Member of Parliament for Puttalam
- In office 1989–1994

Personal details
- Born: A. H. M. Ashoka Premlal Wadigamangawa 1 July 1952 Anamaduwa, Dominion of Ceylon
- Died: 5 July 2020 (aged 68) Wariyapola, Sri Lanka
- Party: Samagi Jana Balawegaya
- Other political affiliations: Sri Lanka Freedom Party United People's Freedom Alliance United National Party
- Occupation: politician

= Ashoka Wadigamangawa =

Sri Lankan politician (1952–2020)

A. H. M. Ashoka Premlal Wadigamangawa also spelt as Asoka Wadigamangawa (අශෝක වඩිගමංගාව) (அசோக வடிகமங்காவ) (7 January 1952 – 5 July 2020) was a Sri Lankan politician and parliamentarian. He represented the United National Party, Sri Lanka Freedom Party and United People's Freedom Alliance during his political career.

== Career ==

Ashoka first entered the Parliament of Sri Lanka in 1989 representing the UNP from the Puttalam District. He last entered the parliament in 1994 from the Puttalam District.

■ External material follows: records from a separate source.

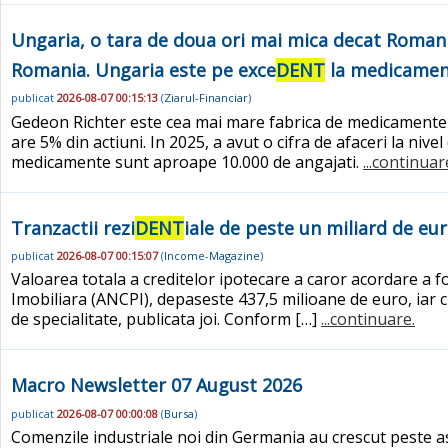
Ungaria, o tara de doua ori mai mica decat Romani
Romania. Ungaria este pe exce
DENT
la medicament
publicat
2026-08-07 00:15:13
(
Ziarul-Financiar
)
Gedeon Richter este cea mai mare fabrica de medicamente d
are 5% din actiuni. In 2025, a avut o cifra de afaceri la ni
medicamente sunt aproape 10.000 de angajati.
...continuar
Tranzactii rezi
DENT
iale de peste un miliard de eu
publicat
2026-08-07 00:15:07
(
Income-Magazine
)
Valoarea totala a creditelor ipotecare a caror acordare a 
Imobiliara (ANCPI), depaseste 437,5 milioane de euro, iar c
de specialitate, publicata joi. Conform […]
...continuare.
Macro Newsletter 07 August 2026
publicat
2026-08-07 00:00:08
(
Bursa
)
Comenzile industriale noi din Germania au crescut peste as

He left the UNP party and joined the United People's Freedom Alliance party and was appointed to the North Western Provincial Council by the then President Mahinda Rajapaksa. He then switched his support to Sri Lanka Freedom Party in the 2015 presidential election. In January 2018, he was appointed as the party organiser in the Puttalam District by the then president Maithripala Sirisena. He also contested as one of the independent candidates during the 2019 presidential election and received approximately 2924 votes during the election. Later he joined Samagi Jana Balawegaya which was founded in February 2020.

== Death ==

On 5 July 2020, Ashoka died in a road accident at Maragasgolla, Padeniya on the Kurunegala-Puttalam main road at the age of 68.
He was admitted in a hospital in Wariyapola after succumbing to critical injuries. He was travelling in his car which collided with a lorry in Padeniya junction. He was supposed to contest for the Samagi Jana Balawegaya in the 2020 parliamentary election from Puttalam District.